What is required: Reproduce the text of every entry below word for word, leaving the pictures out of your answer.

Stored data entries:

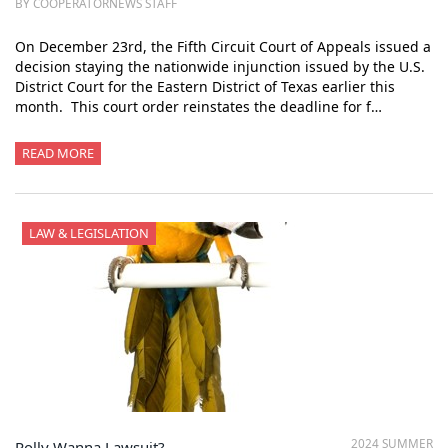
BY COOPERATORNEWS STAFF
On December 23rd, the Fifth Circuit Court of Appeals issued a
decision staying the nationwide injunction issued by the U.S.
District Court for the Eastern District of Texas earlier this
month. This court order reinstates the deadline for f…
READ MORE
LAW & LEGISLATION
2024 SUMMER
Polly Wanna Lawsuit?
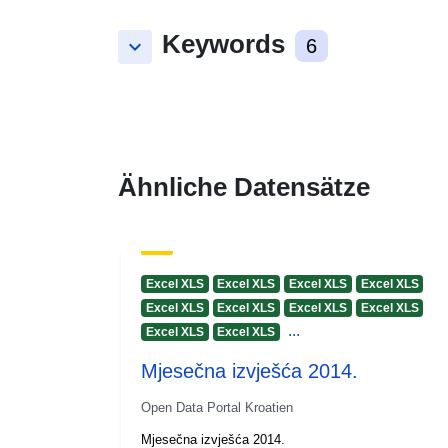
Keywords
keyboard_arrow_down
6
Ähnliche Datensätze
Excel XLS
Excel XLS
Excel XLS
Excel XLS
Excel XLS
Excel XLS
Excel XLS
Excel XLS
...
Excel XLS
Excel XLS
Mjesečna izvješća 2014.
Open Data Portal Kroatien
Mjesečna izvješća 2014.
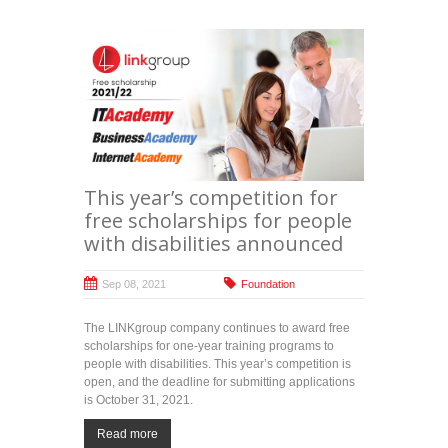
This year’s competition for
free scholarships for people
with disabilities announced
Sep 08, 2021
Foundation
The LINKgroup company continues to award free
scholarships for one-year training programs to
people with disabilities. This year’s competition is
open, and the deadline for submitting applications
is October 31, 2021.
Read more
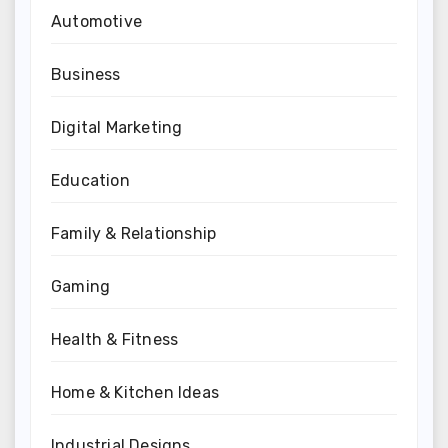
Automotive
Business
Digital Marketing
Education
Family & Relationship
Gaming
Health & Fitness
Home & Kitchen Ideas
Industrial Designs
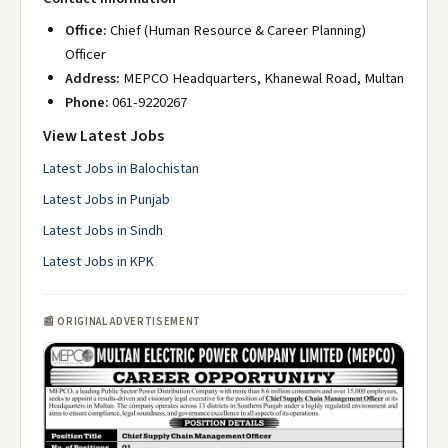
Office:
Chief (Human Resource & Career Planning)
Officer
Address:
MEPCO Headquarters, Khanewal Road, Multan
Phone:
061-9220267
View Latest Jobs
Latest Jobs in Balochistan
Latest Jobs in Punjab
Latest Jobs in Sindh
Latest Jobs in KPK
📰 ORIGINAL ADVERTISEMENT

Finished exercise:
BY COOPERATORNEWS STAFF
On December 23rd, the Fifth Circuit Court of Appeals issued a
decision staying the nationwide injunction issued by the U.S.
District Court for the Eastern District of Texas earlier this
month. This court order reinstates the deadline for f…
READ MORE
LAW & LEGISLATION
2024 SUMMER
Polly Wanna Lawsuit?
Keywords
keyboard_arrow_down
6
Ähnliche Datensätze
Excel XLS
Excel XLS
Excel XLS
Excel XLS
Excel XLS
Excel XLS
Excel XLS
Excel XLS
...
Excel XLS
Excel XLS
Mjesečna izvješća 2014.
Open Data Portal Kroatien
Mjesečna izvješća 2014.
This year’s competition for
free scholarships for people
with disabilities announced
Sep 08, 2021
Foundation
The LINKgroup company continues to award free
scholarships for one-year training programs to
people with disabilities. This year’s competition is
open, and the deadline for submitting applications
is October 31, 2021.
Read more
Automotive
Business
Digital Marketing
Education
Family & Relationship
Gaming
Health & Fitness
Home & Kitchen Ideas
Industrial Designs
Office:
Chief (Human Resource & Career Planning)
Officer
Address:
MEPCO Headquarters, Khanewal Road, Multan
Phone:
061-9220267
View Latest Jobs
Latest Jobs in Balochistan
Latest Jobs in Punjab
Latest Jobs in Sindh
Latest Jobs in KPK
📰 ORIGINAL ADVERTISEMENT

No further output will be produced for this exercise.